While governments played money games, American manufacturing was being decimated. Our nation lost more than 3 million manufacturing jobs and over 40,000 facilities closed since Bush took office. The loss of 18,000 additional manufacturing jobs in September put manufacturing employment below 14 million for the first time since 1950. Currency manipulation has played a damaging role in this decline.
Two-thirds of the products coming into the U.S from China are produced by transnational firms, many of them American, who have gone there in part to take advantage of the artificially low currency. Cars and automotive parts manufactured in Japan gain a major advantage from the undervalued yen. Every Japanese automobile import has a $4,000 to $12,000 dollar price advantage built in.

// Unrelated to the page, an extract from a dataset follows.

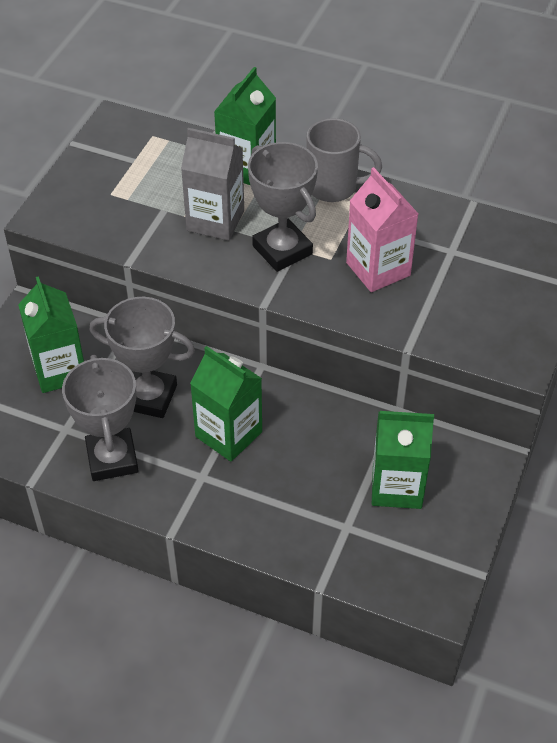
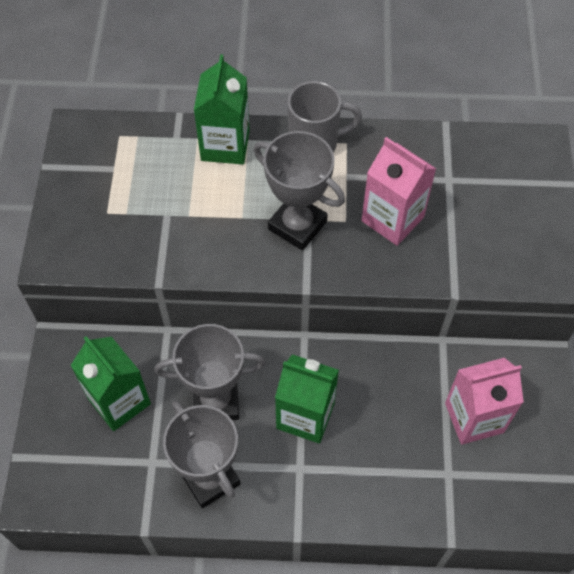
camera: 20 degrees left, 10 degrees up
(215, 220) = (221, 212): grey carton -> none
(397, 486) = (474, 417): green carton -> pink carton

To understand how out-of-whack things have become one only needs to look at what has happened with the dollar. Its decline by more than 25 percent over the last eighteen months created a trade advantage with Europe, but not with China, which keeps the yuan within a narrow range of the dollar. As a result, while our deficit with Europe declined by $18 billion through August 2007, our deficit with China’s continues to soar and is running $20 billion ahead of last year’s record.
This is not an academic exercise. The difference between currency manipulation and a fair exchange rate is the difference between having a job and watching your factory shut its gates. It is the difference between having health insurance for your kids – or not. And, for our country, it may be the difference between having a healthy middle class – or sitting back and watching as economic divisions tear us apart.
What does it take to see that there is something fatally flawed in a trade policy that allows this to go on? Even the most conservative free trade economists admit there is a currency problem. And so does the U.S. Treasury, but they refuse to act.
In June 2005, then-Secretary Snow testified to the Senate Finance Committee that “if current trends continue without substantial alteration, China’s policies will likely meet the technical requirements of the statute for designation … Concerns of competitiveness with China also constrain neighboring economies in their adoption of more flexible exchange policies. China’s rigid currency regime has become highly distortionary.